The year 2009 marks the 400th anniversary of the Satsuma clan’s invasion of the Ryukyu Islands [today known as Okinawa], and the 130th anniversary of the “Disposal” of the Ryukyus by the Japanese Government in the Meiji Era. Both are pivotal incidents in the history of Ryukyu/Okinawa. Both are remembered as shobun or “disposal.” They were events of such moment as to change the fate of the islands forever, and both were the consequence of overwhelming external intervention. Today in Okinawa it is feared that the “Japan-U.S. Agreement on the Implementation of the Relocation of a Part of the Third Marine Expeditionary Force Personnel and Their Dependents from Okinawa to Guam” (hereafter abbreviated as “Guam Treaty”), which was concluded on 17 February 2009, may become a modern “Disposal of the Ryukyus”.

This is because of the possibility that, without asking for the opinions of the Okinawan people, the Japanese and U.S. governments might make Okinawa into a permanent military installation equipped with the latest military facilities. The Guam Treaty, which basically affects only Okinawa, is required to abide by article 95 of the Japanese Constitution, which states “Any special law that is effective only in a particular region must be approved by the majority of the residents in a referendum before it can be enacted” prior to its conclusion or ratification. However, this treaty is about to be pushed on to the people of Okinawa without their being consulted, much less giving their consent.

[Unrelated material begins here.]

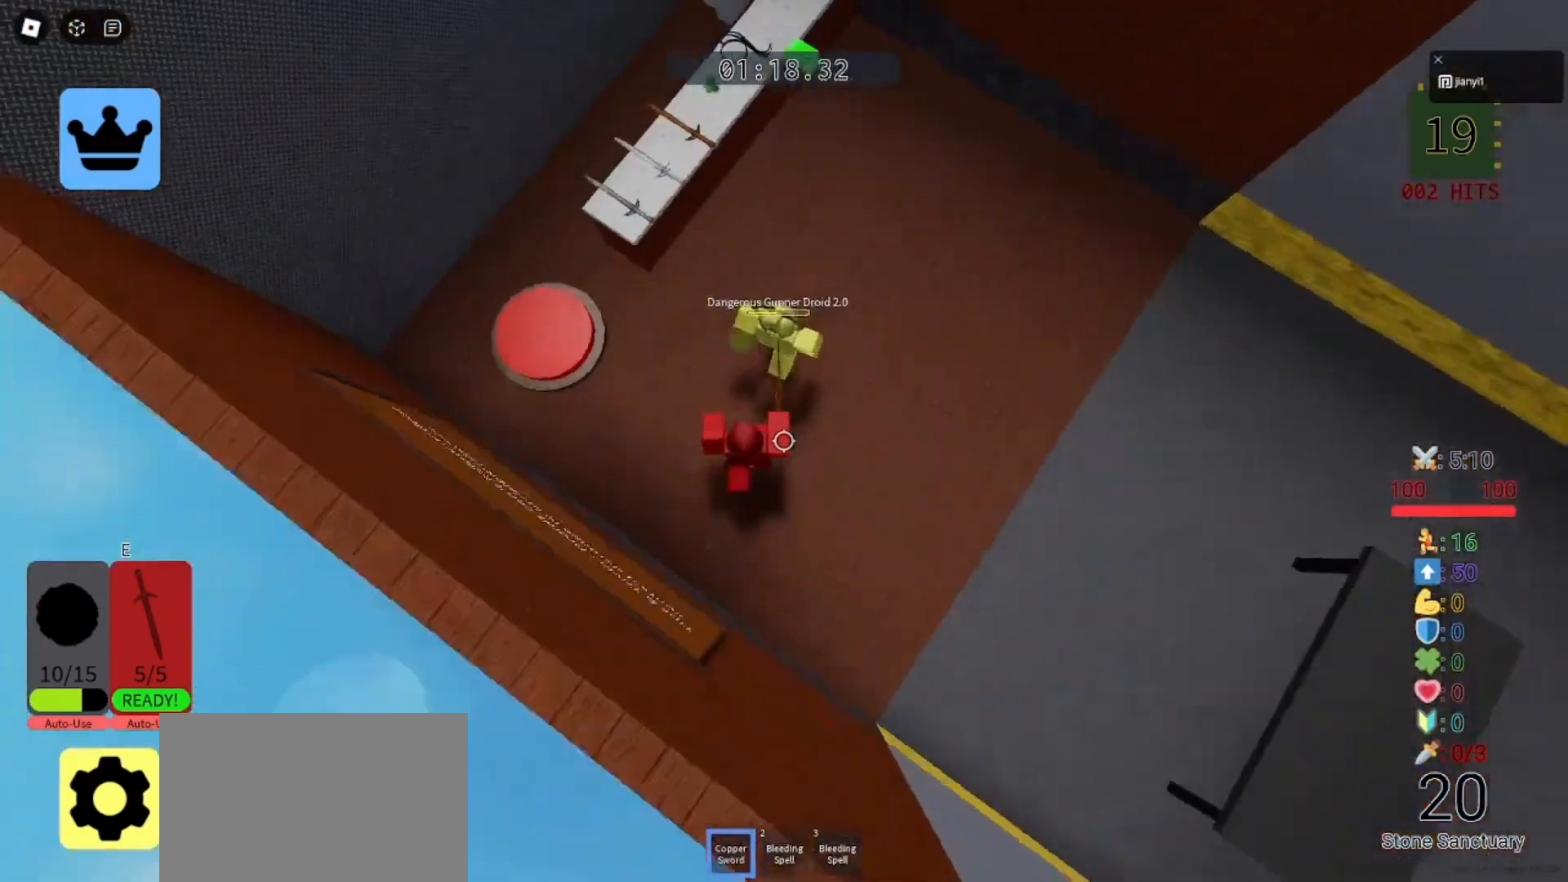
Gameplay with keyboard and mouse; each line is a JSON object with the keys and mouse buttons held at the frame after it. "events" lists presses ("down") and releases ("up") of "a", "ctrl", "d", "e", "q", "s", "shift", "space", "w", "mouse_left", "mouse_wheel", "mouse_right", "mouse_mb4" and "mouse_mb5" between this image and that frame as [ms after this image, input, new state], when the widget could be followed in between. "mouse_left", "mouse_wheel", "mouse_right", "mouse_mb4", "mouse_mb5" = the "left", "wheel", "right", "mb4", "mb5" buttons of the "mouse" list. No other keys are recorded. "wheel" means that the mouse wheel is clicked or scrolled. Mouse movement is not recorded.
{"keys": ["s"], "mouse": [], "events": [[33, "d", "down"], [33, "mouse_left", "up"], [100, "d", "up"], [100, "mouse_left", "down"], [200, "d", "down"], [200, "mouse_left", "up"], [233, "mouse_left", "down"], [267, "d", "up"], [333, "mouse_left", "up"], [367, "d", "down"], [367, "mouse_left", "down"], [467, "d", "up"], [467, "mouse_left", "up"]]}
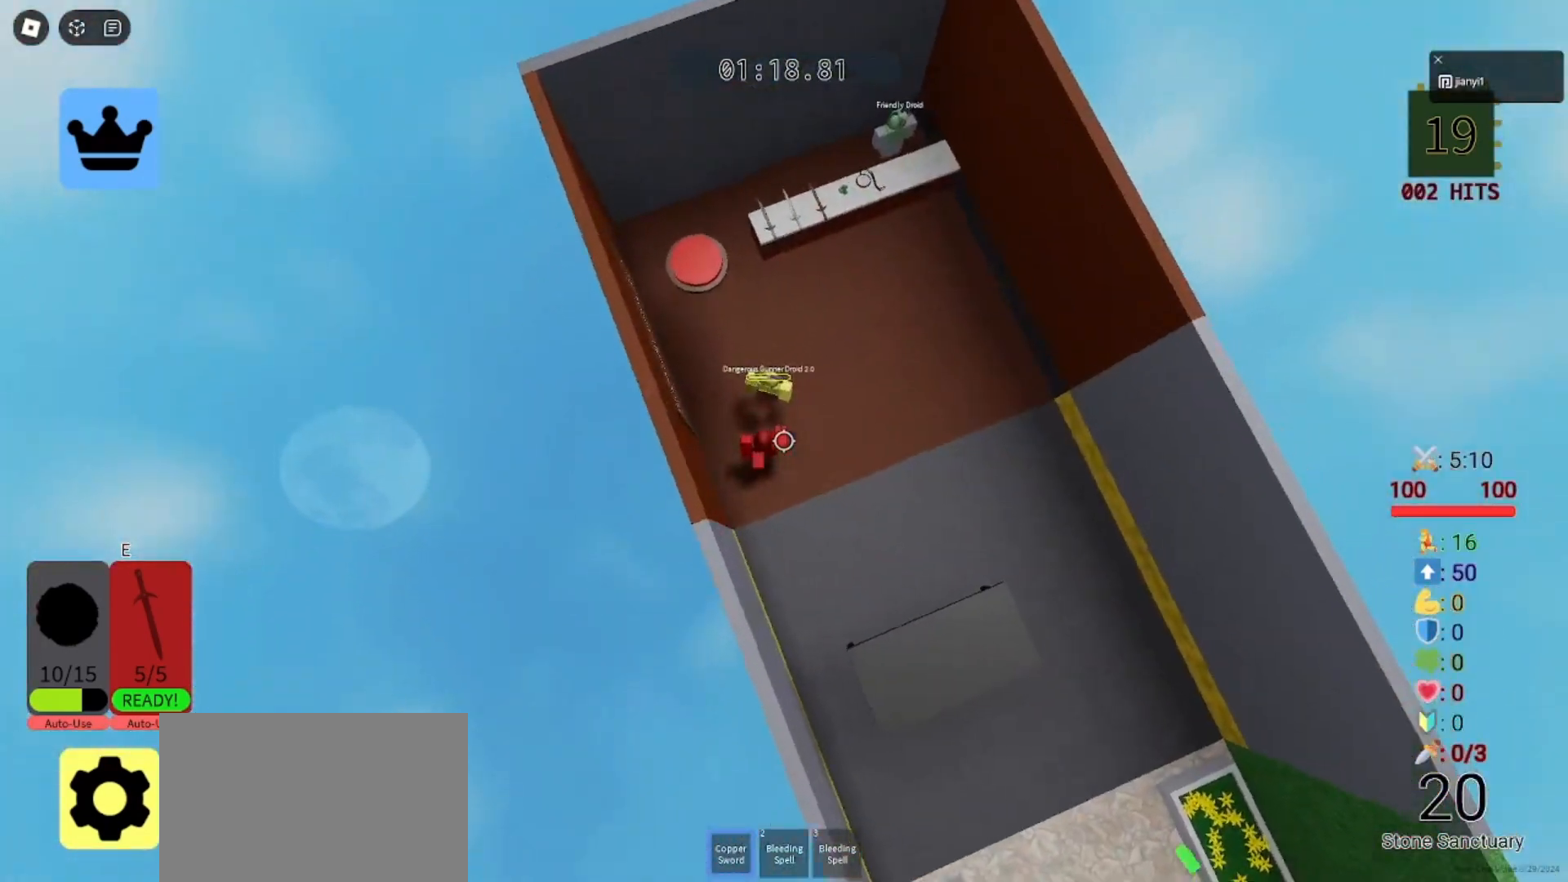
{"keys": ["a", "s"], "mouse": ["left"], "events": [[33, "d", "down"], [33, "mouse_left", "down"], [133, "d", "up"], [133, "mouse_left", "up"], [200, "d", "down"], [200, "mouse_left", "down"], [267, "mouse_left", "up"], [300, "d", "up"], [333, "mouse_left", "down"], [400, "d", "down"], [433, "mouse_left", "up"], [467, "a", "down"], [467, "d", "up"], [500, "mouse_left", "down"]]}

The U.S. bases in Okinawa were built during and after the end of World War Two and through the post war era, irrespective of the will of the people of Okinawa. Now, after decades since Okinawa’s reversion to Japan, this history is about to be repeated.

Public Opinion Says No

The public opinion of the people of Okinawa on construction of new bases is simple: they don’t want any. For the Nago referendum of 21 December 1997, over 200 officials from Naha Defense Facilities Administration Bureau were mobilized into the area to support the “yes” case. The officials distributed to all houses colored brochures declaring “Sea bases are safe” “The base will lead to the promotion of development projects in northern Okinawa”, but citizens stubbornly chose to differ. In addition, various surveys by the local press have clarified that over 80 percent of citizens oppose relocation within the prefecture (for example, the morning edition of Okinawa Times 12 August 2005 showed that 82 percent of people are against relocation to Henoko). The most recent evidence of public opinion is the resolution against the construction of new bases adopted on 18 July 2008 by the Okinawa Prefectural Assembly.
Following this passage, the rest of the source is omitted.